Cargo capacity is great and even better with the rear seats folded down, yielding a grand total of 58.6 cubic feet. The rear seats fold down from the trunk by pulling what looks like an interior door handle on the side walls. The seatbacks just plop down under spring-pressure – that was really convenient. I experimented with filling the rear cargo area just to see how much this compact crossover SUV can fit. I was able to load my road bike with room to spare. On another occasion I was able to easily fit two snowboards and luggage with room to spare. Nifty.
Minor quibble: I spent 20 minutes looking for the brightness setting for the left information display screen and the dimmer for the gauges before giving up and consulting the manual. Once I consulted the manual I was able to operate it, but I would have NEVER found it on my own. Normally not a big deal, but when switching on the headlights during the day, the left display screen dimmed out of sight.

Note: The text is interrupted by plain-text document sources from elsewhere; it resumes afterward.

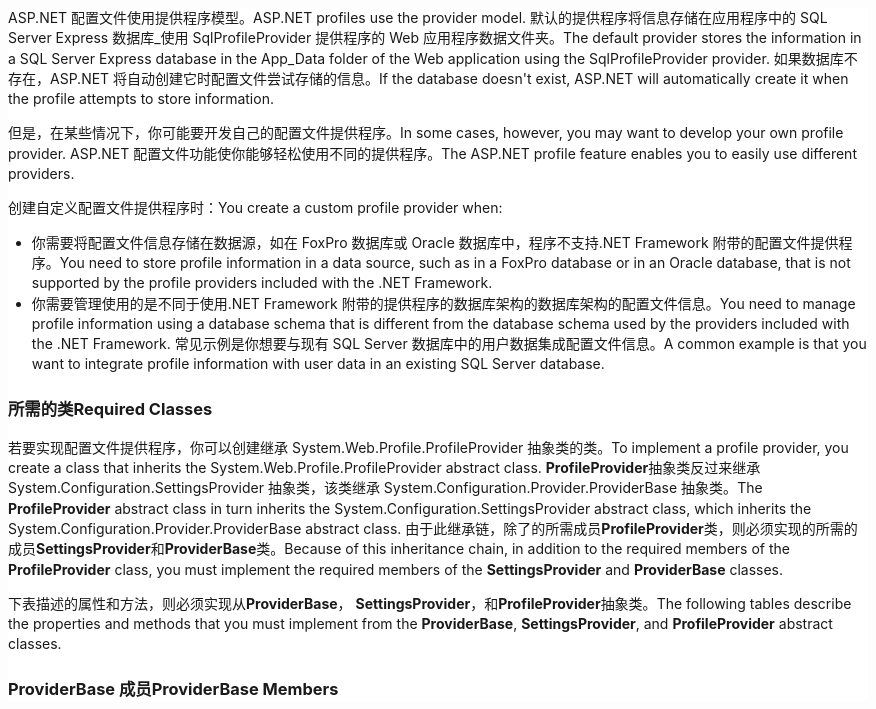 <span data-ttu-id="c2a8e-144">ASP.NET 配置文件使用提供程序模型。</span><span class="sxs-lookup"><span data-stu-id="c2a8e-144">ASP.NET profiles use the provider model.</span></span> <span data-ttu-id="c2a8e-145">默认的提供程序将信息存储在应用程序中的 SQL Server Express 数据库\_使用 SqlProfileProvider 提供程序的 Web 应用程序数据文件夹。</span><span class="sxs-lookup"><span data-stu-id="c2a8e-145">The default provider stores the information in a SQL Server Express database in the App\_Data folder of the Web application using the SqlProfileProvider provider.</span></span> <span data-ttu-id="c2a8e-146">如果数据库不存在，ASP.NET 将自动创建它时配置文件尝试存储的信息。</span><span class="sxs-lookup"><span data-stu-id="c2a8e-146">If the database doesn't exist, ASP.NET will automatically create it when the profile attempts to store information.</span></span>

<span data-ttu-id="c2a8e-147">但是，在某些情况下，你可能要开发自己的配置文件提供程序。</span><span class="sxs-lookup"><span data-stu-id="c2a8e-147">In some cases, however, you may want to develop your own profile provider.</span></span> <span data-ttu-id="c2a8e-148">ASP.NET 配置文件功能使你能够轻松使用不同的提供程序。</span><span class="sxs-lookup"><span data-stu-id="c2a8e-148">The ASP.NET profile feature enables you to easily use different providers.</span></span>

<span data-ttu-id="c2a8e-149">创建自定义配置文件提供程序时：</span><span class="sxs-lookup"><span data-stu-id="c2a8e-149">You create a custom profile provider when:</span></span>

- <span data-ttu-id="c2a8e-150">你需要将配置文件信息存储在数据源，如在 FoxPro 数据库或 Oracle 数据库中，程序不支持.NET Framework 附带的配置文件提供程序。</span><span class="sxs-lookup"><span data-stu-id="c2a8e-150">You need to store profile information in a data source, such as in a FoxPro database or in an Oracle database, that is not supported by the profile providers included with the .NET Framework.</span></span>
- <span data-ttu-id="c2a8e-151">你需要管理使用的是不同于使用.NET Framework 附带的提供程序的数据库架构的数据库架构的配置文件信息。</span><span class="sxs-lookup"><span data-stu-id="c2a8e-151">You need to manage profile information using a database schema that is different from the database schema used by the providers included with the .NET Framework.</span></span> <span data-ttu-id="c2a8e-152">常见示例是你想要与现有 SQL Server 数据库中的用户数据集成配置文件信息。</span><span class="sxs-lookup"><span data-stu-id="c2a8e-152">A common example is that you want to integrate profile information with user data in an existing SQL Server database.</span></span>

### <a name="required-classes"></a><span data-ttu-id="c2a8e-153">所需的类</span><span class="sxs-lookup"><span data-stu-id="c2a8e-153">Required Classes</span></span>

<span data-ttu-id="c2a8e-154">若要实现配置文件提供程序，你可以创建继承 System.Web.Profile.ProfileProvider 抽象类的类。</span><span class="sxs-lookup"><span data-stu-id="c2a8e-154">To implement a profile provider, you create a class that inherits the System.Web.Profile.ProfileProvider abstract class.</span></span> <span data-ttu-id="c2a8e-155">**ProfileProvider**抽象类反过来继承 System.Configuration.SettingsProvider 抽象类，该类继承 System.Configuration.Provider.ProviderBase 抽象类。</span><span class="sxs-lookup"><span data-stu-id="c2a8e-155">The **ProfileProvider** abstract class in turn inherits the System.Configuration.SettingsProvider abstract class, which inherits the System.Configuration.Provider.ProviderBase abstract class.</span></span> <span data-ttu-id="c2a8e-156">由于此继承链，除了的所需成员**ProfileProvider**类，则必须实现的所需的成员**SettingsProvider**和**ProviderBase**类。</span><span class="sxs-lookup"><span data-stu-id="c2a8e-156">Because of this inheritance chain, in addition to the required members of the **ProfileProvider** class, you must implement the required members of the **SettingsProvider** and **ProviderBase** classes.</span></span>

<span data-ttu-id="c2a8e-157">下表描述的属性和方法，则必须实现从**ProviderBase**， **SettingsProvider**，和**ProfileProvider**抽象类。</span><span class="sxs-lookup"><span data-stu-id="c2a8e-157">The following tables describe the properties and methods that you must implement from the **ProviderBase**, **SettingsProvider**, and **ProfileProvider** abstract classes.</span></span>

### <a name="providerbase-members"></a><span data-ttu-id="c2a8e-158">ProviderBase 成员</span><span class="sxs-lookup"><span data-stu-id="c2a8e-158">ProviderBase Members</span></span>
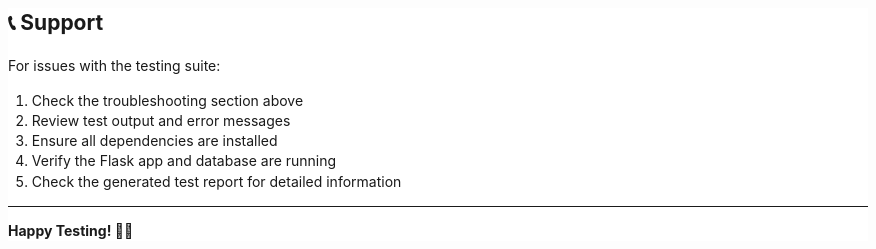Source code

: ## 📞 Support

For issues with the testing suite:

1. Check the troubleshooting section above
2. Review test output and error messages
3. Ensure all dependencies are installed
4. Verify the Flask app and database are running
5. Check the generated test report for detailed information

---

**Happy Testing! 🧪✨**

Not so minor quibble: That radically-sloped windshield and massive side rear-view mirrors sure make some massive blind spots. It’s really bad. Be extra observant when making a left from any intersection.
This car is very easy to drive. The power steering is heavily assisted and requires very little effort. The brakes can be operated forcefully with fairly light pedal pressure, yet they still modulate very well.
Within 5 minutes, I noticed the binary seat heaters. I call them binary because they have only two settings – off and HOT. They are great for knocking the morning chill off quickly, but after 5 minutes they are unbearably hot and must be switched off – unless you like your buns well-done.
Wind-noise is kept at bay, even at highway speeds, but road-noise was ever-present. This could be due to insufficient sound damping on the floorboards, but I think the light-truck tires are not helping here. I even checked the tire tread for feathering or uneven wear – they were wearing just fine – they’re just loud.
Mazda did a nice job with engine counterbalancing. The 2.5 liter 4-cylinder engine is very smooth throughout the RPM range. You hardly feel it running. However, the sounds that the engine makes are not pleasant at all. It sounds like a muted, gas-powered leaf blower when you step on it.
Going down the highway, the suspension seems well-damped and it handles medium-to-large bumps well, but the impact from small bumps is somehow transmitted to the cabin. You’d think that with 70-series tires, this would be well muted, but maybe this is a side-effect of the light-truck tires.
The CX-7 is pretty well composed when driven conservatively; but its handling is completely numb. Body-roll feels tamed for gradual sweeping corners and it feels good until the skinny tires give up the ghost. Around sharp, low-speed corners, the car just feels like it rolls over on the front tire. The P215/70 R17 are on the small side for any meaningful grip and the 70-series tires allow the car to lean considerably in the corners even though small bumps are transmitted through to the cabin. Those tire widths and compounds don’t provide much ultimate grip for a 3,600 lb vehicle with a high center of gravity. I’m still wondering where that sports-car soul is.